Kadam Morten Clausen is a Buddhist teacher in the New Kadampa tradition, a modern, worldwide tradition founded by Buddhist master Venerable Geshe Kelsang Gyatso, the author of more than twenty books on Buddhism, including his most recent, Modern Buddhism (now available as a free e-book).
He is the Resident Teacher at the Kadampa Meditation Center NYC as well as the Vajra Light Buddhist Center in Hartsdale, NY. For over 30 years he has been a close disciple of Venerable Geshe Kelsang Gyatso, who gave him the title Kadam, indicating that he is a senior lay teacher of the Kadampa Tradition.
Kadam Morten met his teacher Geshe Kelsang while attending university in England. He taught widely throughout the UK, and helped develop many Kadampa Centers in England. Kadam Morten has been teaching in the US for 17 years and has established Centers throughout the New York area, as well as Washington DC, Virginia, and Puerto Rico.

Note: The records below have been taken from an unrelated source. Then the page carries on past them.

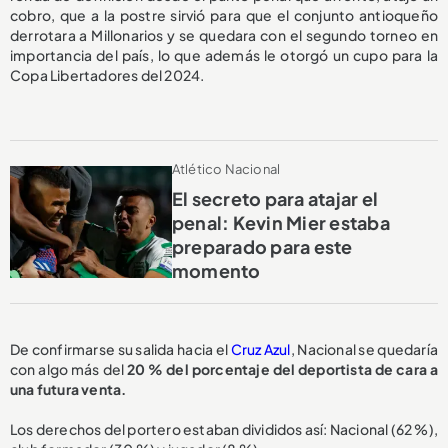
cobro, que a la postre sirvió para que el conjunto antioqueño
derrotara a Millonarios y se quedara con el segundo torneo en
importancia del país, lo que además le otorgó un cupo para la
Copa Libertadores del 2024.
Atlético Nacional
El secreto para atajar el
penal: Kevin Mier estaba
preparado para este
momento
De confirmarse su salida hacia el
Cruz Azul
, Nacional se quedaría
con algo más del
20 % del porcentaje del deportista de cara a
una futura venta.
Los derechos del portero estaban divididos así: Nacional (62 %),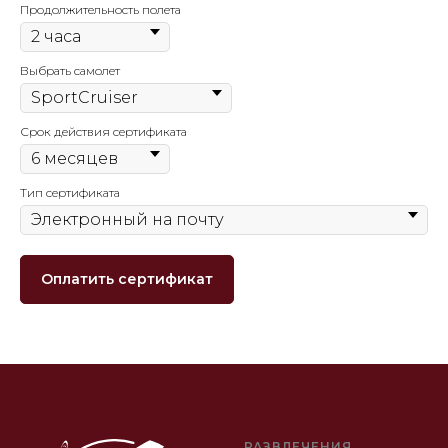
Продолжительность полета
Выбрать самолет
Срок действия сертификата
Тип сертификата
Оплатить сертификат
РАЗВЛЕЧЕНИЯ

Kadam Morten: For many people, their relationship with their boss--or it could be with anyone, but let’s just say for the sake of argument, your boss--is seen as a major source of stress in your life. And what can happen over time is that just hearing your boss’s voice or even hearing the name of your boss or just seeing your boss come walking down the corridor induces tension right, in our body and in our mind. And we feel, my boss is stressing me out. That’s what we actually say, as if my boss had, like, this special power to induce stress in me from his own side or her own side. But if that were the case, if the boss was actually a stress inducer, then you would just see everyone around the boss getting stressed out. This obviously has to do with how you are perceiving your boss. In other words, the stress-inducing boss has to do with your perception of the boss. So, this is interesting: basically, you have created the stress-inducing boss.

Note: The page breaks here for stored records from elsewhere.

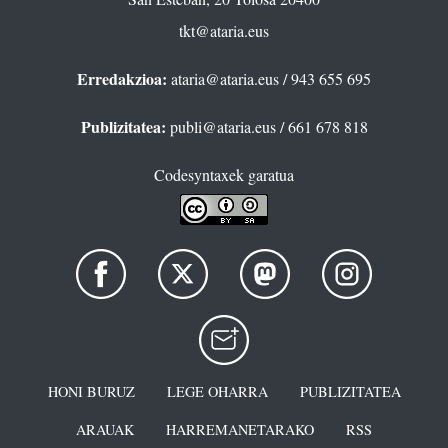
tkt@ataria.eus
Erredakzioa:
ataria@ataria.eus
/ 943 655 695
Publizitatea:
publi@ataria.eus
/ 661 678 818
Codesyntaxek garatua
HONI BURUZ
LEGE OHARRA
PUBLIZITATEA
ARAUAK
HARREMANETARAKO
RSS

Now that is super empowering to hear because that means, this is wonderful, there’s something I can do about this. If the boss were, like, intrinsically, you know, a stress-inducer, then what could you do? But because it’s a reflection of your own mind, the boss then becomes, yeah, like a mirror reflecting back at you your own uncontrolled states of mind. And this again is where meditation is very important because it’s important that we cultivate an experience of inner stillness in our heart so that, within that experience of stillness, we can actually think of our boss and watch what comes up in our mind. So perhaps it’ll be anger that’ll come up in our mind or perhaps you’ll also discover that associated with that is a strong sense of yourself as someone who can’t deal with your boss, can’t deal with certain situations. So, in other words, you’re relating to yourself as being someone inadequate or limited, incapable, and the boss is causing that sense of limited sense of self to arise in your mind.

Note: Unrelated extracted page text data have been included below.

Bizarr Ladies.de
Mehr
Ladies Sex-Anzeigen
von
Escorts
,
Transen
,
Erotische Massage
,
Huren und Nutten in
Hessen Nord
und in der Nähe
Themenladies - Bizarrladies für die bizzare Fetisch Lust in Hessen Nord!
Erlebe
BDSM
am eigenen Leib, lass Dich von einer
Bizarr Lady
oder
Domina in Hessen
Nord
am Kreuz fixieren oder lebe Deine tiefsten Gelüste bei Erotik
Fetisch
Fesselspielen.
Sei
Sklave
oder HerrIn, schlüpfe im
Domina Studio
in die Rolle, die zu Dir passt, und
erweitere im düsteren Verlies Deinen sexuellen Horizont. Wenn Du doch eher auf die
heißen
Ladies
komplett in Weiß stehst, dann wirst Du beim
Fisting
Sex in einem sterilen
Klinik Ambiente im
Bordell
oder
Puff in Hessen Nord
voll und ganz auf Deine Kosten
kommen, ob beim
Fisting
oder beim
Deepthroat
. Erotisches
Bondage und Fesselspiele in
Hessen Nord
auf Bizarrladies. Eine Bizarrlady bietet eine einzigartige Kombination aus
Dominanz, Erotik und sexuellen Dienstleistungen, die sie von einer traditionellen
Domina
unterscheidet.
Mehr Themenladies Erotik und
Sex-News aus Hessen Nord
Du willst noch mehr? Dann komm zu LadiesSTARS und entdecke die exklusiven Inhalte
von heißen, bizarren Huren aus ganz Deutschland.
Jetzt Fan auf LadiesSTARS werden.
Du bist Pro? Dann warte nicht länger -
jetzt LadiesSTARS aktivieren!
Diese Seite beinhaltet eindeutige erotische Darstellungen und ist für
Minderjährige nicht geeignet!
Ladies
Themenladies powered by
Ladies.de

So we can discover, in other words, what are the underlying psychological states? What are the underlying states of mind that are producing this rather unhappy relationship? And once you see that especially on the basis of that peaceful, still mind, well, then you can begin to do something about it. Then you can go, “Oh, because the unattractive aspect of my boss is arising due to my own anger, if I start letting go of the anger, if I breathe it out and develop a peaceful mind” and then in meditation begin to think, “What would be the better response? Well, for example, I can think about how my boss is helping me train my mind.” So rather than regarding your boss as Mister or Ms. Stress, you can regard your boss as your object of improving your patience. We all need such an object in our life. Or you can think about, why does your boss act that way? They must have unhappy states of mind. They must be unhappy, they must be angry. And you can develop compassion. So your boss is then transformed from someone who’s just an obstacle in your life to actually someone who’s helping you develop good qualities.
Now, that’s not to say that you should be completely passive and just, you know, sometimes it is appropriate to say certain things, if you can, of course. But you still want to be able to say something from the right place, from a good-hearted place, through having let go of the delusion.